Quote word for word the lines starting at the line with "right front paw: (354, 201)" and ending at the final line of the entries. Leave out any pictures.

======== The data ========

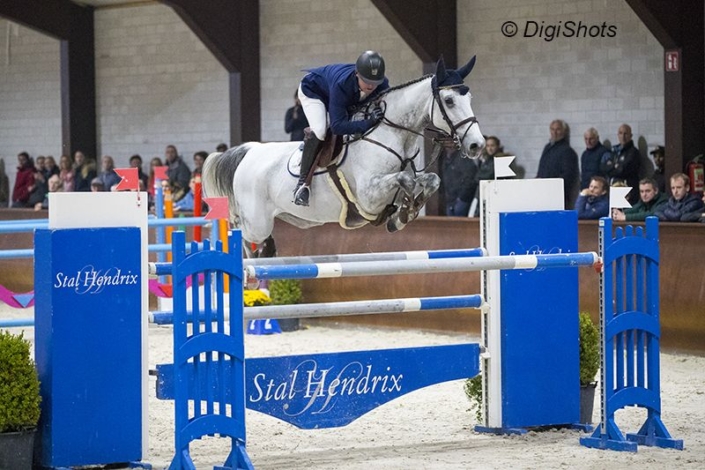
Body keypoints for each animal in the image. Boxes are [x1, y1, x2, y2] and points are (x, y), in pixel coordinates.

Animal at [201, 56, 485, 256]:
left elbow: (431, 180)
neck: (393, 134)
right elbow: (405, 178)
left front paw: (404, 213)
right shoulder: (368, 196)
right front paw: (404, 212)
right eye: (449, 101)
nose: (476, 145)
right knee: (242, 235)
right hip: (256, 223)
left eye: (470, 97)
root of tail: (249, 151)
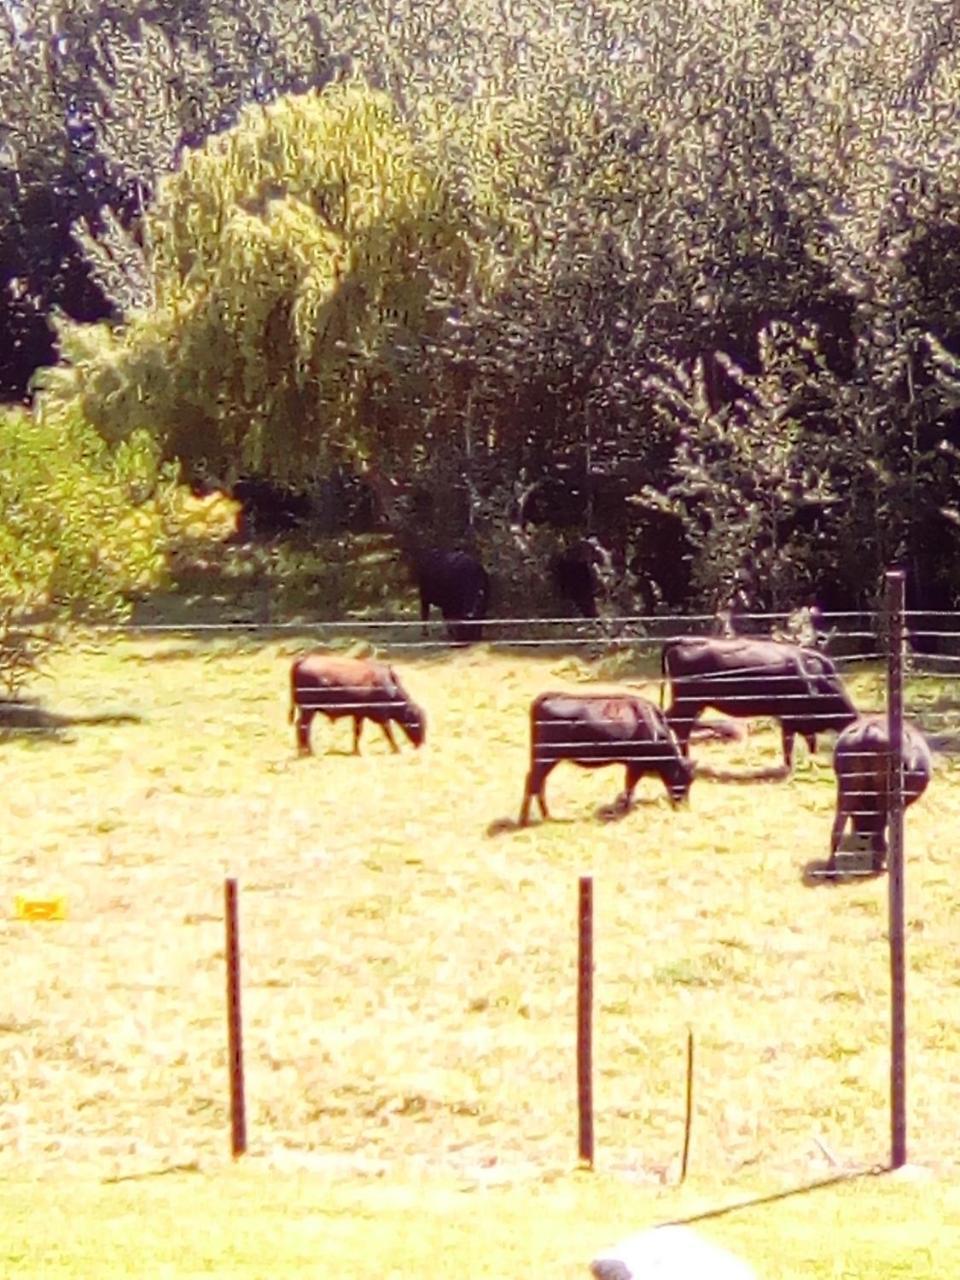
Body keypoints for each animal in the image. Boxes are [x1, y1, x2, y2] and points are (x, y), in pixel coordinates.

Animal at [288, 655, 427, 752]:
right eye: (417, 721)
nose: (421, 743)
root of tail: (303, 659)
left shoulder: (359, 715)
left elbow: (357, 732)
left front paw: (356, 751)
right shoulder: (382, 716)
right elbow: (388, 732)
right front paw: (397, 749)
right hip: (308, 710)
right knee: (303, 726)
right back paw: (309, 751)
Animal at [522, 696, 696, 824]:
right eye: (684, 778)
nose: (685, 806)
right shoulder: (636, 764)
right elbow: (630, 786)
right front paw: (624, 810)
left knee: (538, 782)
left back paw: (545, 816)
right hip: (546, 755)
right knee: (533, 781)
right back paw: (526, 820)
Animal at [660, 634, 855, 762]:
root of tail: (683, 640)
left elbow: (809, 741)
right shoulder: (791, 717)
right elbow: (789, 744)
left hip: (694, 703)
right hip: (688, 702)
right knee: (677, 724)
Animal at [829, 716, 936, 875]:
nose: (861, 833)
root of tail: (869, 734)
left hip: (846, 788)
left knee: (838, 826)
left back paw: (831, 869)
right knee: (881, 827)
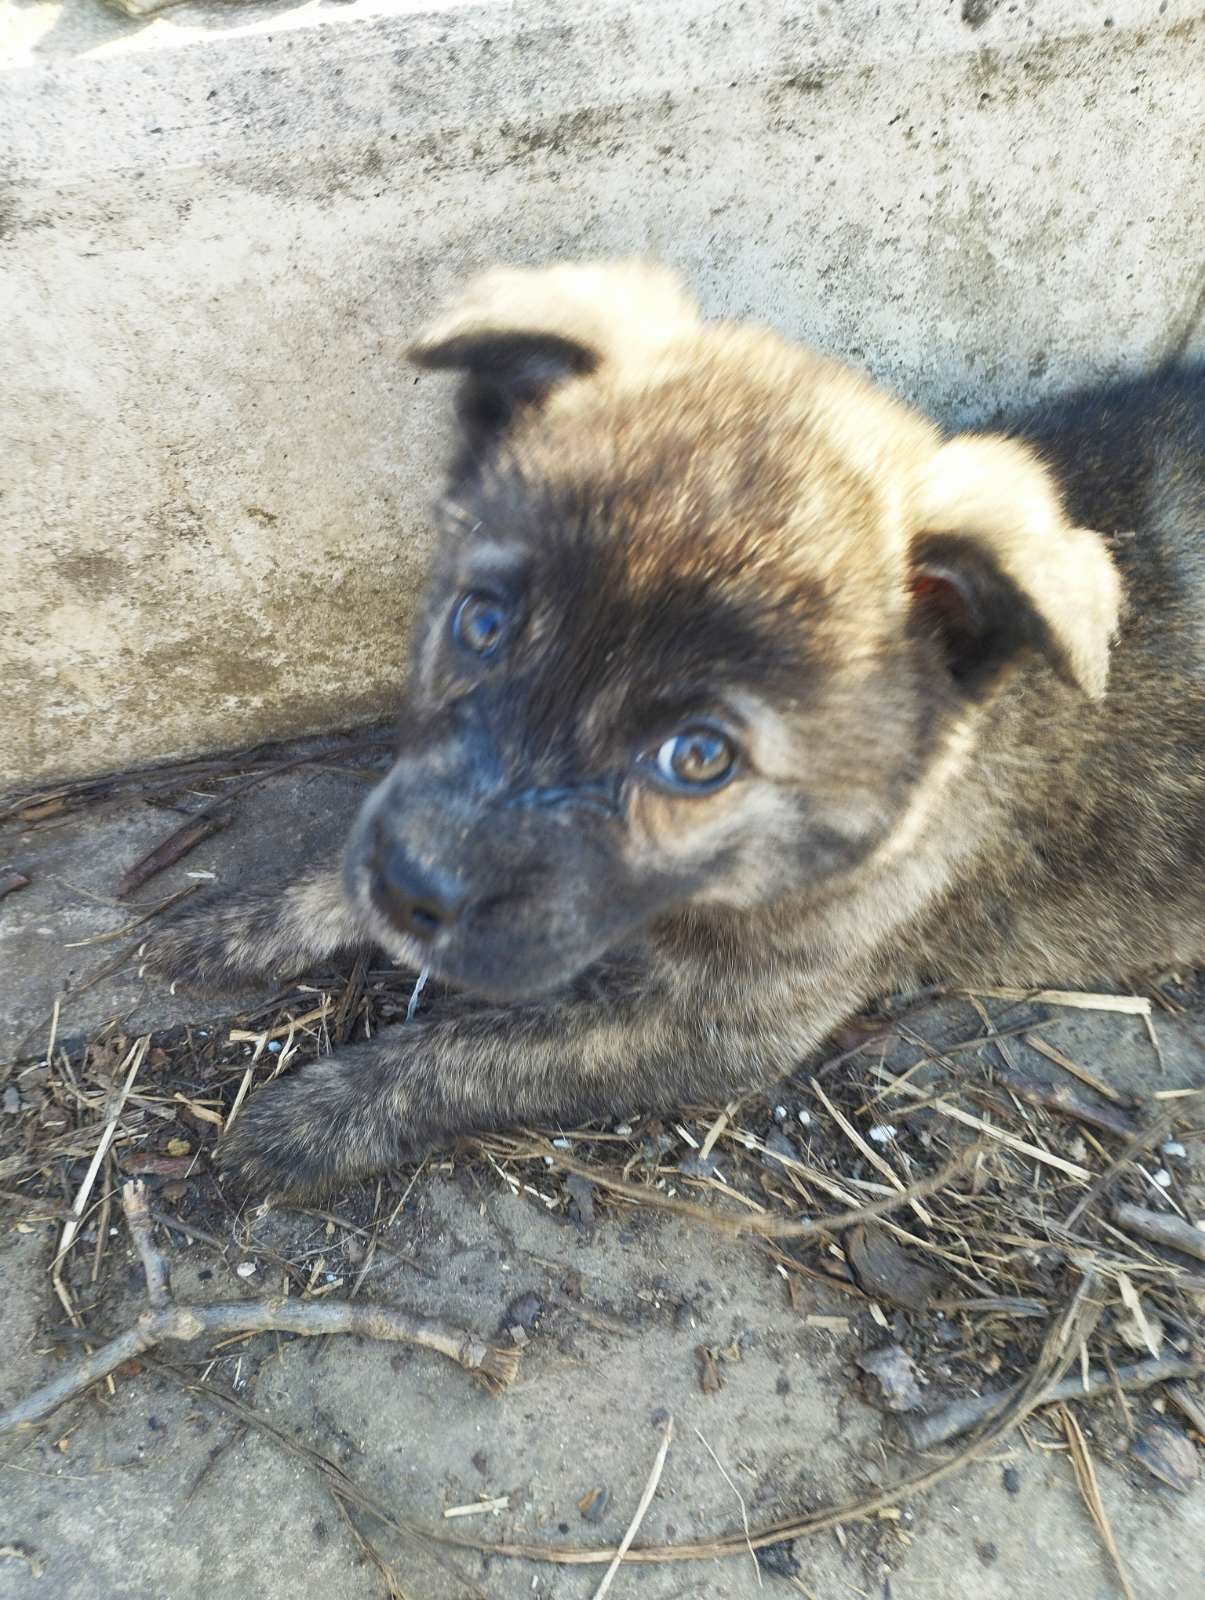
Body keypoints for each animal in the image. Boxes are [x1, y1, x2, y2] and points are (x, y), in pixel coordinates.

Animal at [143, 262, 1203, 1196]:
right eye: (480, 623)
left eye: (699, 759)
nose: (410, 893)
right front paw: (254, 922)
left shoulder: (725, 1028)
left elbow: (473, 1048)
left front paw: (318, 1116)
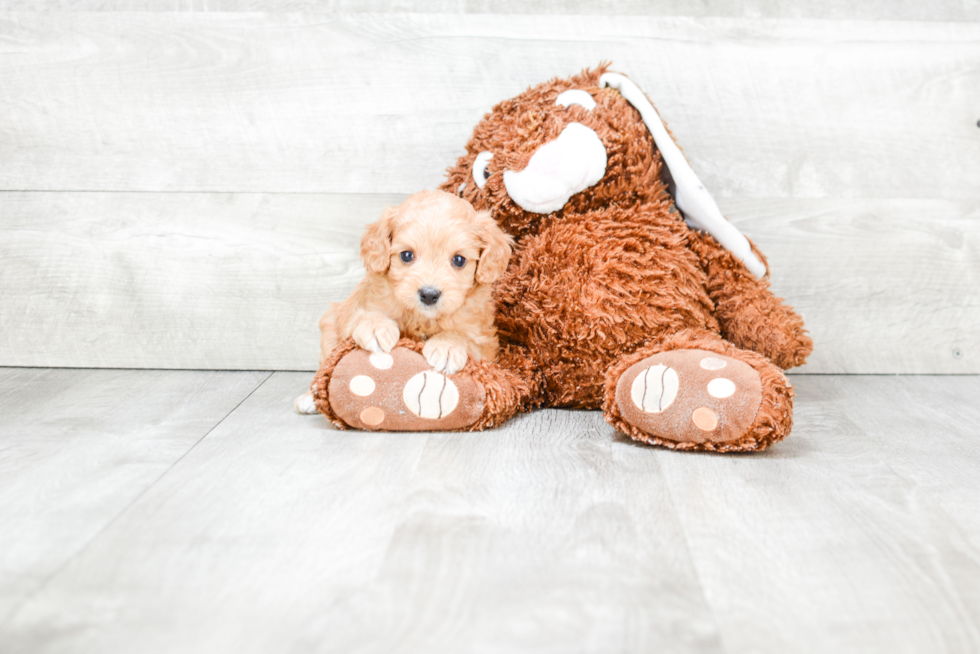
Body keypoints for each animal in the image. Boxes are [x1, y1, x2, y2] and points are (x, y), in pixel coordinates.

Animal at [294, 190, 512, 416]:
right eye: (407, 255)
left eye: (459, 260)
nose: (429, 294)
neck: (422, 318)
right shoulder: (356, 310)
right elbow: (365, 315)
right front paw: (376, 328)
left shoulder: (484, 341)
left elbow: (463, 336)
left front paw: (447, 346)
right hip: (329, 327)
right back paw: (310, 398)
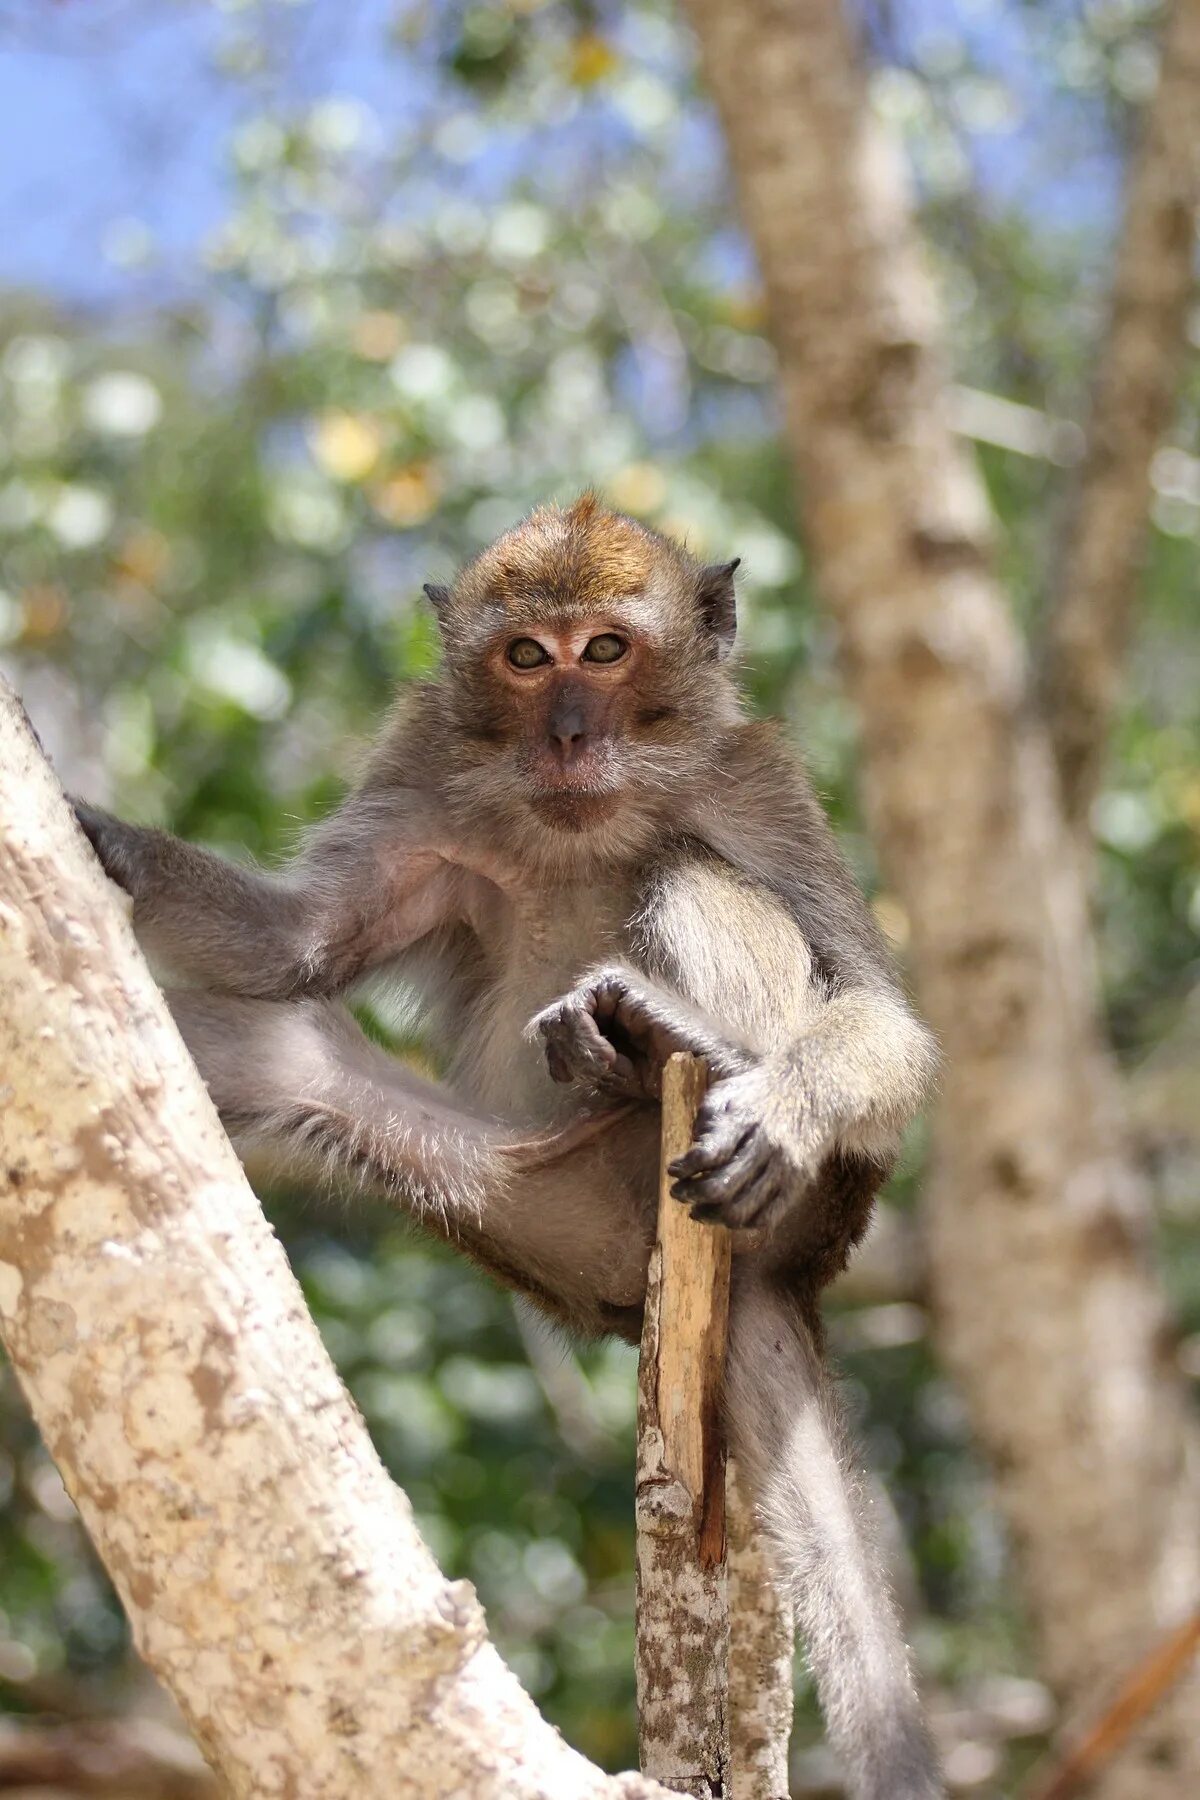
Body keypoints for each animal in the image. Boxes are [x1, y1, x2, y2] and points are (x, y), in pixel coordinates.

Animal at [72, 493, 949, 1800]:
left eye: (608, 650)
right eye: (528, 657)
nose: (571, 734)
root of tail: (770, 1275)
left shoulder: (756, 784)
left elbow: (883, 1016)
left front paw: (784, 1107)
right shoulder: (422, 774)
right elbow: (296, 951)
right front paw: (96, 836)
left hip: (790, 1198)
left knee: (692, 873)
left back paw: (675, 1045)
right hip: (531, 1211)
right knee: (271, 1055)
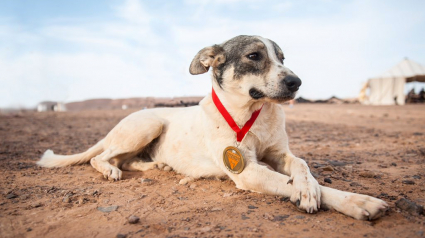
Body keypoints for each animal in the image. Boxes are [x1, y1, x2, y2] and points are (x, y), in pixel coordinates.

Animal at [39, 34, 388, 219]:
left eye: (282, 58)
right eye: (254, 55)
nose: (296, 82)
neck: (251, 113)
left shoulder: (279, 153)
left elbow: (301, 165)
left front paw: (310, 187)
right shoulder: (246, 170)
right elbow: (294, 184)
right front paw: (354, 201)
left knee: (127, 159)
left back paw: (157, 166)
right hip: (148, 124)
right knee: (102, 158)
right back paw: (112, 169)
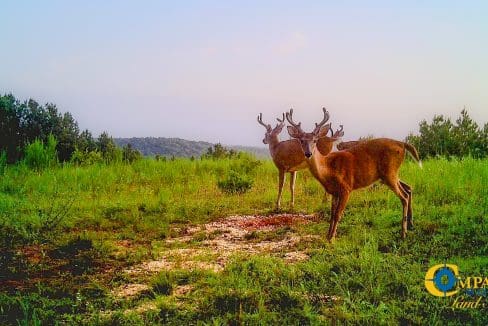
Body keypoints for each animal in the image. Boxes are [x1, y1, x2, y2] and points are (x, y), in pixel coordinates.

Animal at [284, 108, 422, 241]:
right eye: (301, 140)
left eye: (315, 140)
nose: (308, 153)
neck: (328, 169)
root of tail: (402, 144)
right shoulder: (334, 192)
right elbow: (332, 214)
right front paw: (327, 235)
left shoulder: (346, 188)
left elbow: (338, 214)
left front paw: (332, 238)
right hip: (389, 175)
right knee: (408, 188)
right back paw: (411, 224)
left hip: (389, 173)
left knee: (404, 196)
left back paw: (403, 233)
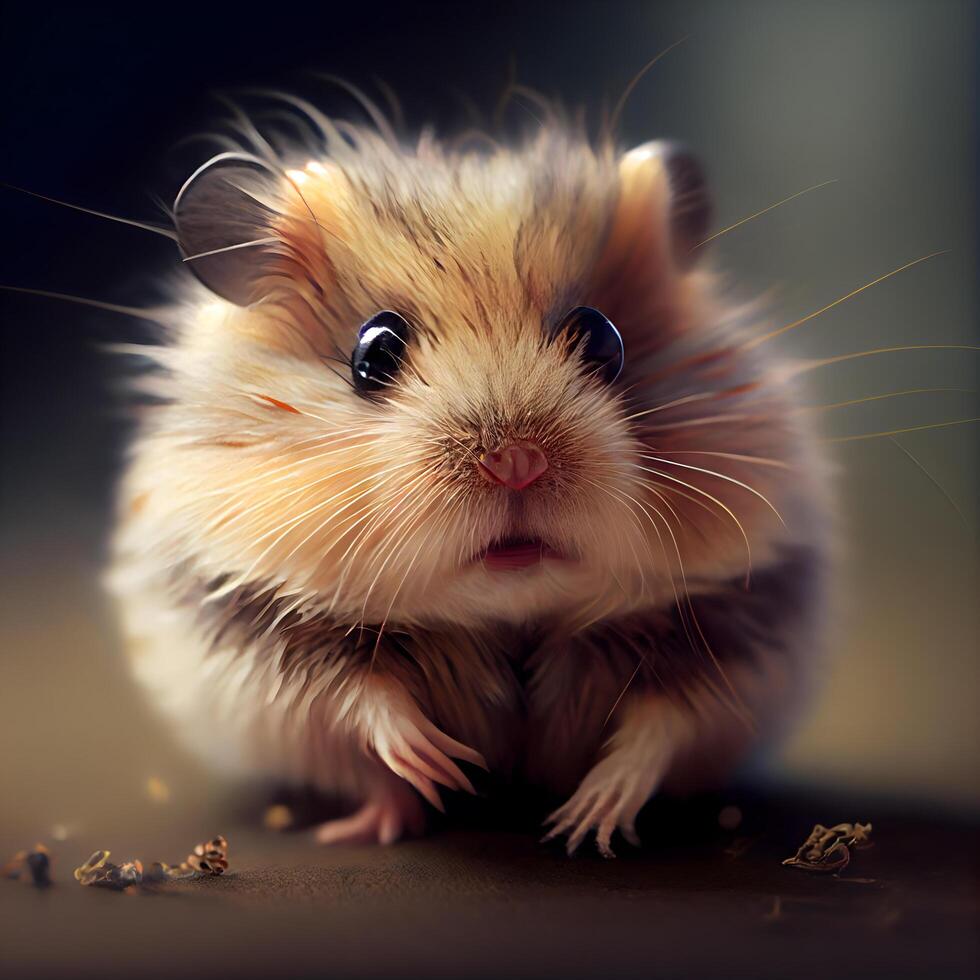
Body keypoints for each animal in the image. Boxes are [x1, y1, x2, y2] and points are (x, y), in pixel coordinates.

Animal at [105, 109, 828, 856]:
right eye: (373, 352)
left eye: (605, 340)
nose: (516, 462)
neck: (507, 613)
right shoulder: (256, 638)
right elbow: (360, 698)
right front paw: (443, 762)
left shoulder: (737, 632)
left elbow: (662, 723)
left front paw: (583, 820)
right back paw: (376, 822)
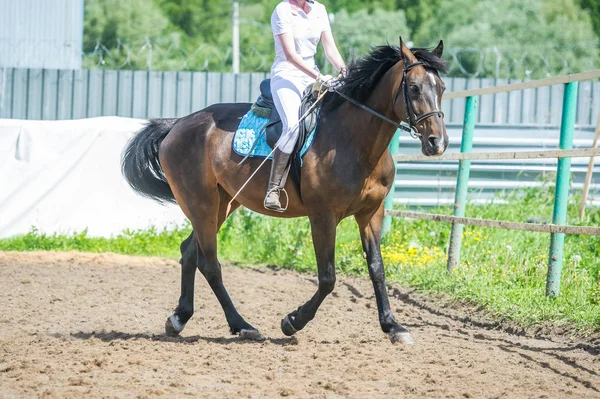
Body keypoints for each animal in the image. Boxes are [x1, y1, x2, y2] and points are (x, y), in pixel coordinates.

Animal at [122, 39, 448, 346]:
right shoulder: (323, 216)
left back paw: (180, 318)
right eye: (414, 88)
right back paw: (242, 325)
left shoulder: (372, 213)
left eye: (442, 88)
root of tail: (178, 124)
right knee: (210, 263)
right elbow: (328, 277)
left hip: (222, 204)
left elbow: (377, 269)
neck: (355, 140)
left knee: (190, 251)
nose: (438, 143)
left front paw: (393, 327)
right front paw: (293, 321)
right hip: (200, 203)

========

• [Reply to the exercise]
right front paw: (354, 201)
left knee: (127, 159)
left back paw: (157, 166)
right hip: (148, 124)
right knee: (102, 158)
right back paw: (112, 169)
Body keypoints for each animal in the image. Boxes are [x1, y1, x2, y2] and points are (x, y), in pixel coordinates.

Animal at [284, 108, 422, 241]:
right eye: (301, 140)
left eye: (315, 140)
nose: (308, 153)
neck: (328, 169)
root of tail: (402, 144)
right shoulder: (334, 192)
right elbow: (332, 214)
right front paw: (327, 235)
left shoulder: (346, 188)
left elbow: (338, 214)
left front paw: (332, 238)
right hip: (389, 175)
right knee: (408, 188)
right back paw: (411, 224)
left hip: (389, 173)
left knee: (404, 196)
left back paw: (403, 233)
Body keypoints for each animal in the image. Boxes are [x1, y1, x2, y2] and points are (x, y), in pixel coordinates.

Animal at [105, 109, 828, 856]:
right eye: (373, 352)
left eye: (605, 340)
nose: (516, 462)
neck: (507, 613)
right shoulder: (256, 638)
right elbow: (360, 698)
right front paw: (443, 762)
left shoulder: (737, 632)
left elbow: (662, 723)
left front paw: (583, 820)
right back paw: (376, 822)
Body keypoints for each animal in the image. Boxes are [x1, y1, x2, y2] and points are (x, y), in pixel coordinates.

Animal at [122, 39, 448, 346]:
right shoulder: (323, 216)
left back paw: (180, 318)
right eye: (414, 88)
right back paw: (242, 325)
left shoulder: (372, 213)
left eye: (442, 88)
root of tail: (178, 124)
right knee: (210, 263)
right elbow: (328, 277)
left hip: (222, 204)
left elbow: (377, 269)
neck: (355, 140)
left knee: (190, 251)
nose: (438, 143)
left front paw: (393, 327)
right front paw: (293, 321)
right hip: (200, 203)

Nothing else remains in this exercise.